There were those who were surprised that cows could jump.  Not me. I knew cows could jump.  I knew this because one day while I was hiking out with two friends who were on horseback, we inadvertently (I swear!) annoyed a very large cow who decided to teach the impudent young humans a lesson.  She let out a bellow, a pissed off snort and with about two steps cleared a three foot wire fence and set off after us.  My one friend's horse went straight up in the air, swapped ends while airborne, came down and lit out for home like his tail was on fire.  Thankfully the other horse was less nimble and much slower, which gave me enough time to do something I'd never done before and have not been able to manage since, mount a horse without aid of stirrup, mounting block, or leg up.  I think I got a hand on the saddle and foot on his hock, somehow dragged my terrified butt up behind my friend and held on for dear life as we took off for bovine-free environs.

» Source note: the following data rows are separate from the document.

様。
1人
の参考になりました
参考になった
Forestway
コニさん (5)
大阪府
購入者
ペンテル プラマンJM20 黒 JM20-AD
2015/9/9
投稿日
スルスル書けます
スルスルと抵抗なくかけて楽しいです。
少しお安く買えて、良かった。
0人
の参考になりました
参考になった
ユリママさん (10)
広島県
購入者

So, I knew cows could jump, but not that they could be ridden.  Bull riding does not seem to count, as the bulls clearly object to the whole process and the riding rarely lasts more than the 8 seconds required for the ride to be official.  I'd thought Regina had a pretty darn unique idea.  I mean, heck, as a child I'd desperately wanted a horse, but despite being surrounded by farms full of dairy cows, never thought to saddle one up.  However, it seems quite a few folks have had similar notions, although none seem to have executed as well as Rachel and Luna.

This one seems a wee bit young to be backed...

Would You Believe A Rising Trot, No Less!

Bovine Barrel Racing
(I had to watch this one twice before I realized they were going around barrels
not just wandering around the ring.)

I think we should introduce Luna and Jackson.  We could start a whole new breed of riding cows.

Tuesday, April 5, 2011

Horse Jones...

OK, so I'm on vacation with the family.  This is a good thing.  I mean, I know I'm incredibly lucky to be able to afford to go on vacation with my family, incredibly lucky to be able to take them someplace fun and have this time with them.  Really, I DO get that.

So is it alright for me to say I really miss my horse?  Not just the riding time, but all the grooming, massaging, just hanging out with her time.

The kids miss the horses, too.  My friend just brought her daughter's pony down a week ago, and my daughter, although thrilled with all the fun here in Florida, is wishing she could be riding her.  My son had a wonderful lesson on my mare just before we left; we've been doing a lot of longe lessons and our trainer was very pleased with his improvement.  He's now worried that he's going to backslide.

My husband made a joke that next time we should just find a vacation that would allow us to bring the horses with us.  Judging by the way he started back-peddling immediately, I guess we looked too excited by that prospect.  A quick trip to Google and I was amazed to find that you can actually do that - there are loads of sites that offer BYOH (Bring Your Own Horse) options. 

Since the horses can't be with us, we have to get our pony fix where we can.  My daughter and I spent a lot of time on the carousel at Disney.  Granted, we got a few funny looks when we posted or chided each other to get our heels down, but so what, we were having fun!